WYODRĘBNIONY TEKST –
======

Kilkanaście tysięcy osób ogląda rocznie kolekcję pisanek z całego świata w Muzeum Rolnictwa w Ciechanowcu (Podlaskie). W tym roku muzeum pisanki obchodzi swoje 10-lecie.
Muzeum pisanki zostało utworzone w ramach ciechanowieckiego Muzeum Rolnictwa w 2004 roku, kiedy to swoją liczącą 1,2 tys. kolekcję pisanek przekazała mu prof. Irena Stasiewicz-Jasiukowa (zmarła w 2011 roku); pisanki zbierała przez 35 lat.
Obecnie w zbiorach muzeum jest ponad 2,1 tys. pisanek z całego świata - powiedział PAP zajmujący się kolekcją pisanek, pracownik muzeum Wojciech Bogucki. Kolekcja jest ciągle uzupełniana przez nowe pisanki, które pracownicy muzeum przywożą z całego świata; pisanki przynoszą też osoby odwiedzające muzeum.
Obecnie w zbiorach muzeum jest ponad 2,1 tys. pisanek z całego świata - powiedział PAP zajmujący się kolekcją pisanek, pracownik muzeum Wojciech Bogucki. Kolekcja jest ciągle uzupełniana przez nowe pisanki, które pracownicy muzeum przywożą z całego świata; pisanki przynoszą też osoby odwiedzające muzeum.
Kolekcję - powiedział Bogucki - można podzielić ze względu na sposób ozdabiania jajek. Są wśród nich m.in. pisanki dekorowane techniką batikową, czyli gorącym woskiem; rytowniczą - wzór wydrapywany jest szpilką; czy też pisanki malowane farbami oraz ozdabiane wycinankami. W muzeum są nie tylko pisanki z ptasich jaj, ale też drewniane, plastikowe, szklane czy styropianowe. Zdaniem Boguckiego do najbardziej egzotycznych pisanek należą ozdobione jaja pingwina i strusia emu.
Wśród pisanek są też takie, które mają ciekawą historię. Na przykład pisanka syberyjska - polska rodziny wracała z Syberii i zabrała pisankę ze sobą, a w podziękowaniu za możliwość osadzenia się w Ciechanowcu podarowała ją burmistrzowi miasteczka. A ten przekazał ją do muzeum - opowiadał Bogucki.

======

DOSTARCZONE DANE –
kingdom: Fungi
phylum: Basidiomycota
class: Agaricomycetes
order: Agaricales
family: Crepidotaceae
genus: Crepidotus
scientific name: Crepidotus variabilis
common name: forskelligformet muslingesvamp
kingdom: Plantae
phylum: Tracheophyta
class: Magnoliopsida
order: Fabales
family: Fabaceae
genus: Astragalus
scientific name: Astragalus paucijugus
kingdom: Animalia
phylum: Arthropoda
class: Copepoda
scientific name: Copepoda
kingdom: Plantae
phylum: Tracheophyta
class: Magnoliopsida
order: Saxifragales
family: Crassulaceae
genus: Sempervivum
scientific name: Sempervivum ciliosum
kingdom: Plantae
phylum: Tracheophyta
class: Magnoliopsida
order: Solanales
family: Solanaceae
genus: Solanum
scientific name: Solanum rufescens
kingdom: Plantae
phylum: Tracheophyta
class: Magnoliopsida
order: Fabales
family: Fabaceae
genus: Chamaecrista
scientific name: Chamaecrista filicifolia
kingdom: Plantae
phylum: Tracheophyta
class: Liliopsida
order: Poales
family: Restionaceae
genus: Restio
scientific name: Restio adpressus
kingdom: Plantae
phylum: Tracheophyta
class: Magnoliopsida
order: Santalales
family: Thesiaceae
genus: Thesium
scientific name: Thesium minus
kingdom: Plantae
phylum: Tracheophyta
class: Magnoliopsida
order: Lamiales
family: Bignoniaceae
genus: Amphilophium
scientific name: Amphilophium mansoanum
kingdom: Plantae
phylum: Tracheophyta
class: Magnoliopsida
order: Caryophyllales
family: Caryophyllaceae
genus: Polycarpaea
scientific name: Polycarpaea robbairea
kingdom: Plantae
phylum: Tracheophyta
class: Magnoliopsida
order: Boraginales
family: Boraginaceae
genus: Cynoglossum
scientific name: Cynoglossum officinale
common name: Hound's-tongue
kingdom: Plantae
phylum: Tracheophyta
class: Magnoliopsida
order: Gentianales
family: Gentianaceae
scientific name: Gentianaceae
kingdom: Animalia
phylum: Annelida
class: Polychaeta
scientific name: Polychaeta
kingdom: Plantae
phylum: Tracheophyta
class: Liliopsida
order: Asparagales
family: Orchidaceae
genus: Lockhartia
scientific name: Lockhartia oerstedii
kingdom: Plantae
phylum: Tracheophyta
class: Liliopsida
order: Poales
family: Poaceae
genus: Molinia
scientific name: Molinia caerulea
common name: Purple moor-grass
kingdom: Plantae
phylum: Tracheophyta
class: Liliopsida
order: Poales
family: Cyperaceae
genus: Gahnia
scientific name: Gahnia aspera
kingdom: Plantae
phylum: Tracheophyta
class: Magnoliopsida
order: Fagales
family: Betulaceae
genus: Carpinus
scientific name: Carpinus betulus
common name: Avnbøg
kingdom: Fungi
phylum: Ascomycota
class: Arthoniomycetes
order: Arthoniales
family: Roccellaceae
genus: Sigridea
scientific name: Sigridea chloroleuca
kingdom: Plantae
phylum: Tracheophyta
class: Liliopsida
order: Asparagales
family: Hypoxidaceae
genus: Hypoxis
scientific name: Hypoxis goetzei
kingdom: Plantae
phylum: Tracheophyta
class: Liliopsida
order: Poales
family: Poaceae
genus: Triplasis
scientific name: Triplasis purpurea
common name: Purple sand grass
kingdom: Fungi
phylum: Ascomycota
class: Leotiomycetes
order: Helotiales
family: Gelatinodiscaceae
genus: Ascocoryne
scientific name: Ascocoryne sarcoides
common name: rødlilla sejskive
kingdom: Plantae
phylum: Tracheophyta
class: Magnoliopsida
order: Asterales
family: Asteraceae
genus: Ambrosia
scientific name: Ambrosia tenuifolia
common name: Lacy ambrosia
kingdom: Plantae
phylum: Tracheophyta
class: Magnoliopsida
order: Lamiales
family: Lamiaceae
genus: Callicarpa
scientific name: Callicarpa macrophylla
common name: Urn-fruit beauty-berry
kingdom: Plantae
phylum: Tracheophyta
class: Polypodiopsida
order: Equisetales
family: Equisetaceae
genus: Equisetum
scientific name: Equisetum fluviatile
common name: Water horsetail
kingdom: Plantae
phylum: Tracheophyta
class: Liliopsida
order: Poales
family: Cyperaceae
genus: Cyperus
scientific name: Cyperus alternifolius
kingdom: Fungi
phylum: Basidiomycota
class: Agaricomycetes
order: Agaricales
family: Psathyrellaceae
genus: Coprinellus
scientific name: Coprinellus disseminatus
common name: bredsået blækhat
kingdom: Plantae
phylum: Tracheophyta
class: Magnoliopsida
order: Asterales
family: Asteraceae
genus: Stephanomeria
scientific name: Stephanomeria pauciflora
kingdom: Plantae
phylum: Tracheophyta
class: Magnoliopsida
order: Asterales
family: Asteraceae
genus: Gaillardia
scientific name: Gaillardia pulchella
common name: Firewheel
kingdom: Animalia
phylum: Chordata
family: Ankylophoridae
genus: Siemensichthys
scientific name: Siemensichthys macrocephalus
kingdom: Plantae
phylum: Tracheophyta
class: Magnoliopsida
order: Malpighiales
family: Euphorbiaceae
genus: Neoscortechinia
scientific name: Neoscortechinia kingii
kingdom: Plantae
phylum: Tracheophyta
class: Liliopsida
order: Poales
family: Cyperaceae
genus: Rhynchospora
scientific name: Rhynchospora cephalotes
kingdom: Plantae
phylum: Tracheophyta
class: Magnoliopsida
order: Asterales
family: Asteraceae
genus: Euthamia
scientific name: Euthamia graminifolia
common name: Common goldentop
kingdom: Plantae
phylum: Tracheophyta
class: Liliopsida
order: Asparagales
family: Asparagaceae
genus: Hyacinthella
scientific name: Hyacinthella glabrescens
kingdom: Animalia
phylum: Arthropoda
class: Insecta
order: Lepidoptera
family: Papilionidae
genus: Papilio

======

Czy możesz powtórzyć słowo w słowo fragment tekstu o muzeum pisanki, zaczynając od „Kolekcję - powiedział” i kończąc na „- opowiadał Bogucki.”?

Kolekcję - powiedział Bogucki - można podzielić ze względu na sposób ozdabiania jajek. Są wśród nich m.in. pisanki dekorowane techniką batikową, czyli gorącym woskiem; rytowniczą - wzór wydrapywany jest szpilką; czy też pisanki malowane farbami oraz ozdabiane wycinankami. W muzeum są nie tylko pisanki z ptasich jaj, ale też drewniane, plastikowe, szklane czy styropianowe. Zdaniem Boguckiego do najbardziej egzotycznych pisanek należą ozdobione jaja pingwina i strusia emu.
Wśród pisanek są też takie, które mają ciekawą historię. Na przykład pisanka syberyjska - polska rodziny wracała z Syberii i zabrała pisankę ze sobą, a w podziękowaniu za możliwość osadzenia się w Ciechanowcu podarowała ją burmistrzowi miasteczka. A ten przekazał ją do muzeum - opowiadał Bogucki.